*Information provided*
※

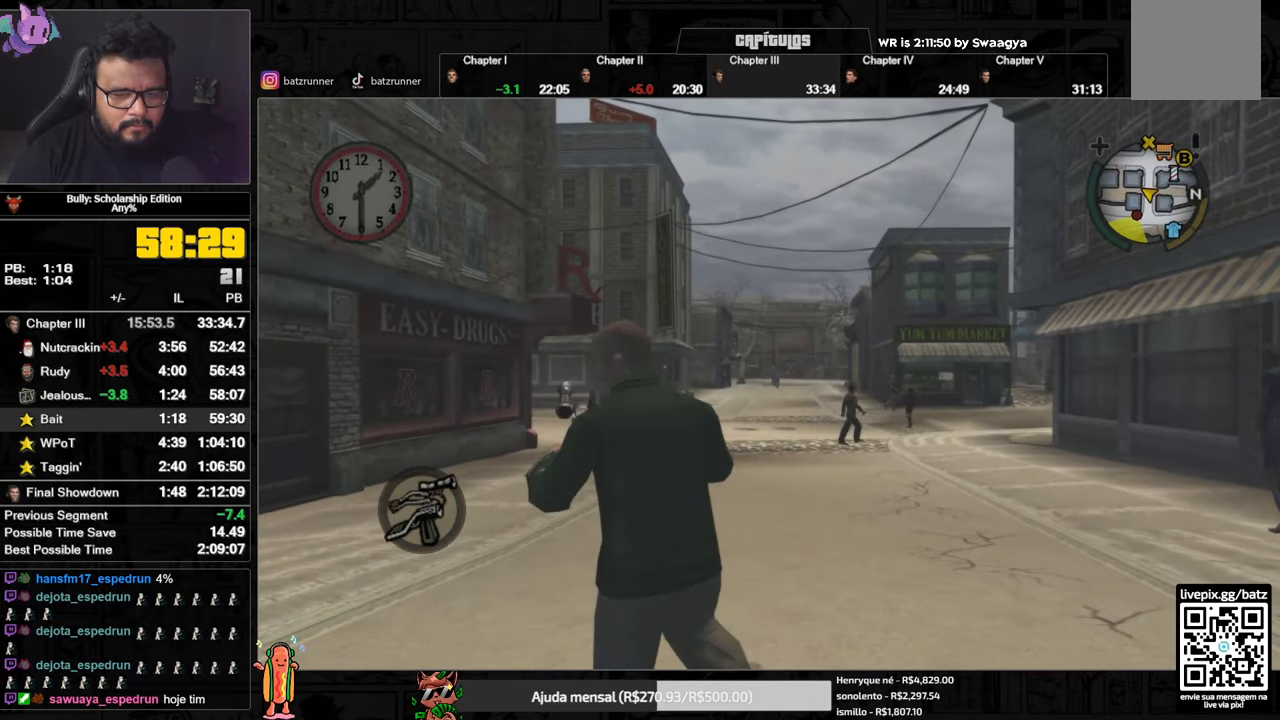
{"buttons": [], "left_stick": "down-left", "right_stick": "center", "events": [[451, "right_stick", "center"]]}
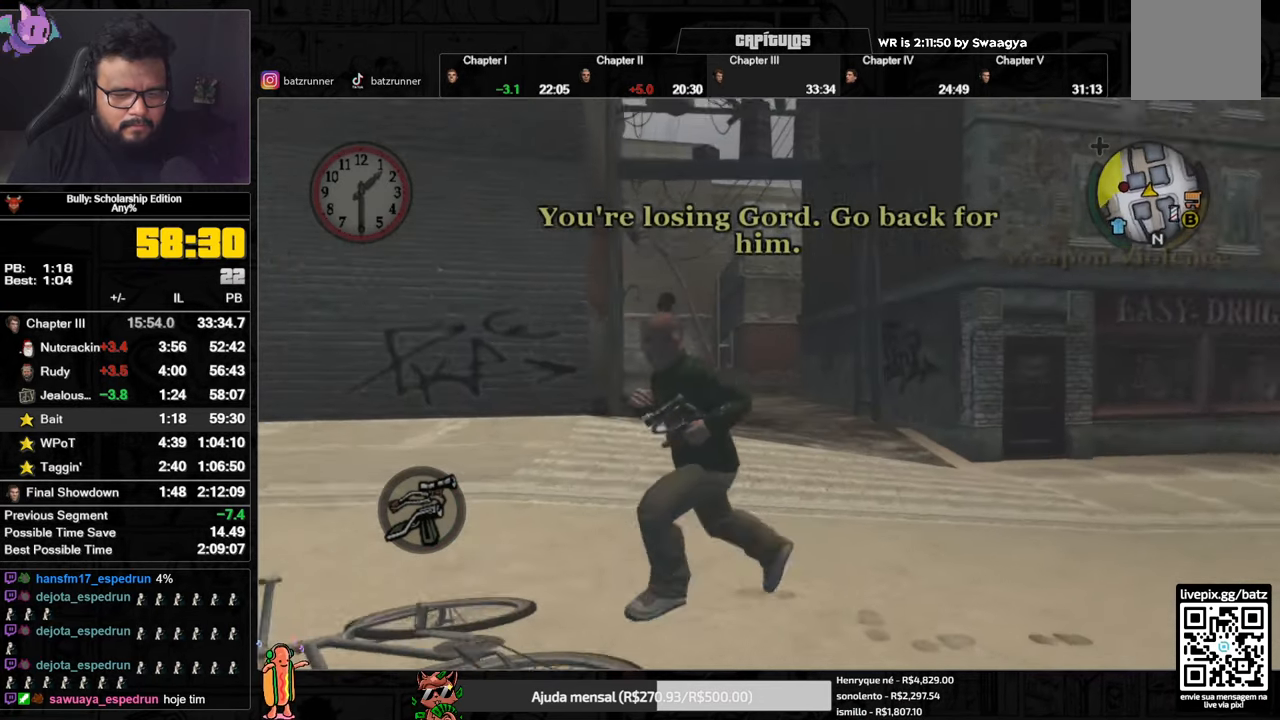
{"buttons": [], "left_stick": "left", "right_stick": "center", "events": [[67, "left_stick", "left"], [133, "Y", "down"], [217, "Y", "up"], [283, "Y", "down"], [367, "Y", "up"]]}
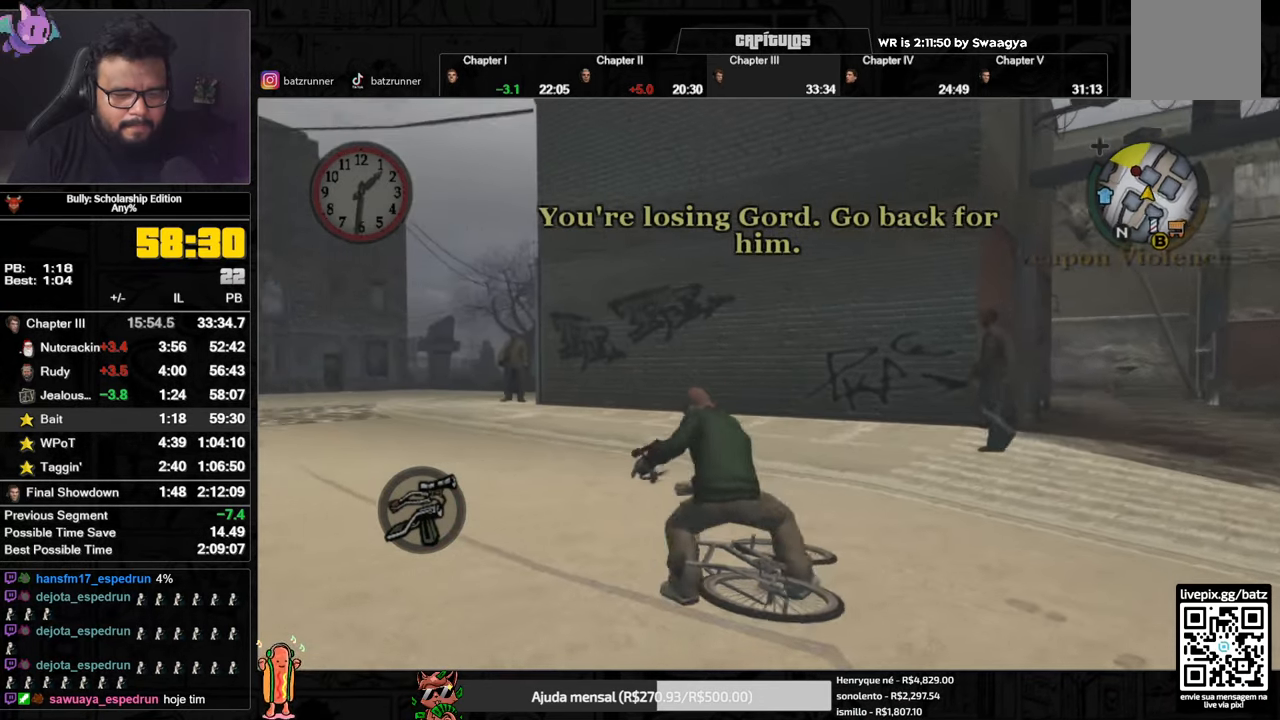
{"buttons": [], "left_stick": "left", "right_stick": "center", "events": [[17, "right_stick", "down-left"], [134, "right_stick", "center"]]}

※

*Problem requirements*
If you see a picture in the listing, skip it while copying everything else exactly.

*Task solution*
{"buttons": [], "left_stick": "down-left", "right_stick": "center", "events": [[451, "right_stick", "center"]]}
{"buttons": [], "left_stick": "left", "right_stick": "center", "events": [[67, "left_stick", "left"], [133, "Y", "down"], [217, "Y", "up"], [283, "Y", "down"], [367, "Y", "up"]]}
{"buttons": [], "left_stick": "left", "right_stick": "center", "events": [[17, "right_stick", "down-left"], [134, "right_stick", "center"]]}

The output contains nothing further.